NEW YORK — Despite statements by R.H. Macy & Co. to the contrary, there can be little doubt that the sudden entry last week of Federated Department Stores as a possible buyer will speed up its reorganization.
It’s been just about two years since Macy’s filed its Chapter 11 petition and the retailer is still plodding along, working out its operating problems before tackling the chore of dealing with its creditors.
The fact that its top merchant, Roger Farah, doesn’t start until July 1 is a clear indication that Macy has not seemed to be in any hurry to emerge from Chapter 11.
This sharply contrasts with Federated, which was able to complete its Chapter 11 plan in two years, wipe out much of its debt through a debt-for- equity swap and emerge in February 1992 as a slimmed-down, profitable retailer.
Federated came out of Chapter 11 with its debt reduced from $8.2 billion to $3.5 billion and its annual interest costs cut from $606 million to $259 million. It also turned a $1.7 billion deficit into a net worth of $1.5 billion. By the spring of 1992, Federated was able to tap the stock market to raise some new money and further reduce its debt by $950 million. The issue came out at $11.50. The stock closed Friday at 221/8 on the New York Stock Exchange.
The Federated move last week generated an orgy of speculation about breaking up Macy’s, with Dillard Department Stores and possibly May Department Stores said to be interested in picking out some choice pieces. At the moment, however, Federated is the only company that has said publicly it would like to merge with Macy’s.

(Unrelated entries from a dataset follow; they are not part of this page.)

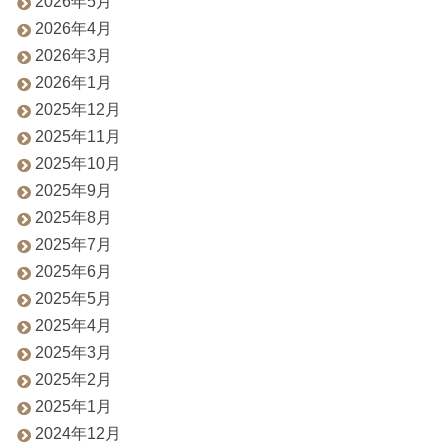
2026年5月
2026年4月
2026年3月
2026年1月
2025年12月
2025年11月
2025年10月
2025年9月
2025年8月
2025年7月
2025年6月
2025年5月
2025年4月
2025年3月
2025年2月
2025年1月
2024年12月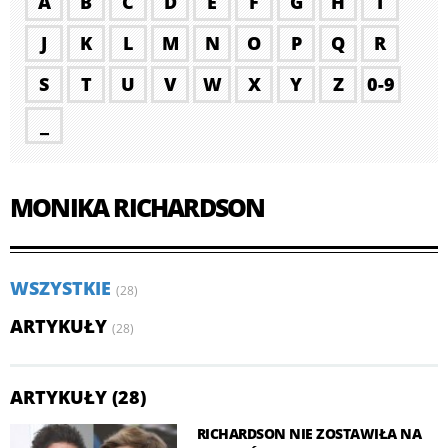
A
B
C
D
E
F
G
H
I
J
K
L
M
N
O
P
Q
R
S
T
U
V
W
X
Y
Z
0-9
_
MONIKA RICHARDSON
WSZYSTKIE
(28)
ARTYKUŁY
(28)
ARTYKUŁY (28)
RICHARDSON NIE ZOSTAWIŁA NA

It remains a long way from a done deal. To start with, Federated’s purchase of one-half of the $1 billion mortgage claim of Prudential Insurance Co. just places Federated on the periphery of the Macy Chapter 11. A major reason Federated bought the claim is that it is regarded as a pretty safe bet to be paid in full with interest. But for that very reason, Federated would not have a vote in the final Chapter 11 plan unless it gets the cooperation of other creditors or buys up other claims.
Under Chapter 11, only creditors whose claims are “impaired” by the reorganization plan get to vote. That is, a creditor who’s not going to get paid in full gets the opportunity to say whether or not the offer is acceptable. A creditor who gets full payment has nothing to accept or not accept.
If Federated was merely making an investment for the spread between the 12 percent interest rate on the mortgages and its money cost of around 5 percent, nobody would get too excited.
But since Federated is clearly in it for much more, the pressure is on Macy’s to come up with something to head off the Cincinnati-based company. Just talking about reducing expenses and improving its buying procedures in a five-year plan is no longer enough to keep its creditors at bay.
Although Macy’s still holds the exclusive right to file a plan until March 15 and will probably get a further extension when that expires, if Federated can come up with a plan supported by Macy’s creditors and move to dissolve the exclusivity, the bankruptcy judge would have to take Federated seriously.